## Your task
Please reproduce every line of text in the stored items below without changing a single character.

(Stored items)
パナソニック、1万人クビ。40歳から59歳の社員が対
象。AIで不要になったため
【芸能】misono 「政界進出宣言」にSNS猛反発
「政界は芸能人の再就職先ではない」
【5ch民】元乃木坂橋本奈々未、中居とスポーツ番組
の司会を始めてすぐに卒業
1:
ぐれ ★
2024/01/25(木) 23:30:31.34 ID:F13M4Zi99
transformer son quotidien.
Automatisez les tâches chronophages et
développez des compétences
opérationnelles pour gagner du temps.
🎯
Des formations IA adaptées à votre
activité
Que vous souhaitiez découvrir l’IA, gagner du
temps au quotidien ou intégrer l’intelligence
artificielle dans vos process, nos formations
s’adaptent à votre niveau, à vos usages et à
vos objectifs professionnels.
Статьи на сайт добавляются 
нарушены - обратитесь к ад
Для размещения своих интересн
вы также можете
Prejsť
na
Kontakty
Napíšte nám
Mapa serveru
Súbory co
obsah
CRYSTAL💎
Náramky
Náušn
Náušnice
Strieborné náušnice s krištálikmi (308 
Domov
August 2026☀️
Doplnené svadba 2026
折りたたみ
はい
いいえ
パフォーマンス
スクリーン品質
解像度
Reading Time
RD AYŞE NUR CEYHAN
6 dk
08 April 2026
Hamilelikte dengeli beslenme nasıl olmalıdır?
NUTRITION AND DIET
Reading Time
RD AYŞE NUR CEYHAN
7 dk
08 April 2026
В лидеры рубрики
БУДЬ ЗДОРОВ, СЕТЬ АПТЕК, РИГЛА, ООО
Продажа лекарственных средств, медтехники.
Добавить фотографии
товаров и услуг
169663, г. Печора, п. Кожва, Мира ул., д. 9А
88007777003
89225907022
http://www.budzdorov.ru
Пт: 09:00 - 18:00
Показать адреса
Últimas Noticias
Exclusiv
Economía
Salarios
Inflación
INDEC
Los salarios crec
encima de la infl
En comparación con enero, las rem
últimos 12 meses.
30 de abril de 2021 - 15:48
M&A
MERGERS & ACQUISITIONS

## Written solution
パナソニック、1万人クビ。40歳から59歳の社員が対
象。AIで不要になったため
【芸能】misono 「政界進出宣言」にSNS猛反発
「政界は芸能人の再就職先ではない」
【5ch民】元乃木坂橋本奈々未、中居とスポーツ番組
の司会を始めてすぐに卒業
1:
ぐれ ★
2024/01/25(木) 23:30:31.34 ID:F13M4Zi99
transformer son quotidien.
Automatisez les tâches chronophages et
développez des compétences
opérationnelles pour gagner du temps.
🎯
Des formations IA adaptées à votre
activité
Que vous souhaitiez découvrir l’IA, gagner du
temps au quotidien ou intégrer l’intelligence
artificielle dans vos process, nos formations
s’adaptent à votre niveau, à vos usages et à
vos objectifs professionnels.
Статьи на сайт добавляются 
нарушены - обратитесь к ад
Для размещения своих интересн
вы также можете
Prejsť
na
Kontakty
Napíšte nám
Mapa serveru
Súbory co
obsah
CRYSTAL💎
Náramky
Náušn
Náušnice
Strieborné náušnice s krištálikmi (308 
Domov
August 2026☀️
Doplnené svadba 2026
折りたたみ
はい
いいえ
パフォーマンス
スクリーン品質
解像度
Reading Time
RD AYŞE NUR CEYHAN
6 dk
08 April 2026
Hamilelikte dengeli beslenme nasıl olmalıdır?
NUTRITION AND DIET
Reading Time
RD AYŞE NUR CEYHAN
7 dk
08 April 2026
В лидеры рубрики
БУДЬ ЗДОРОВ, СЕТЬ АПТЕК, РИГЛА, ООО
Продажа лекарственных средств, медтехники.
Добавить фотографии
товаров и услуг
169663, г. Печора, п. Кожва, Мира ул., д. 9А
88007777003
89225907022
http://www.budzdorov.ru
Пт: 09:00 - 18:00
Показать адреса
Últimas Noticias
Exclusiv
Economía
Salarios
Inflación
INDEC
Los salarios crec
encima de la infl
En comparación con enero, las rem
últimos 12 meses.
30 de abril de 2021 - 15:48
M&A
MERGERS & ACQUISITIONS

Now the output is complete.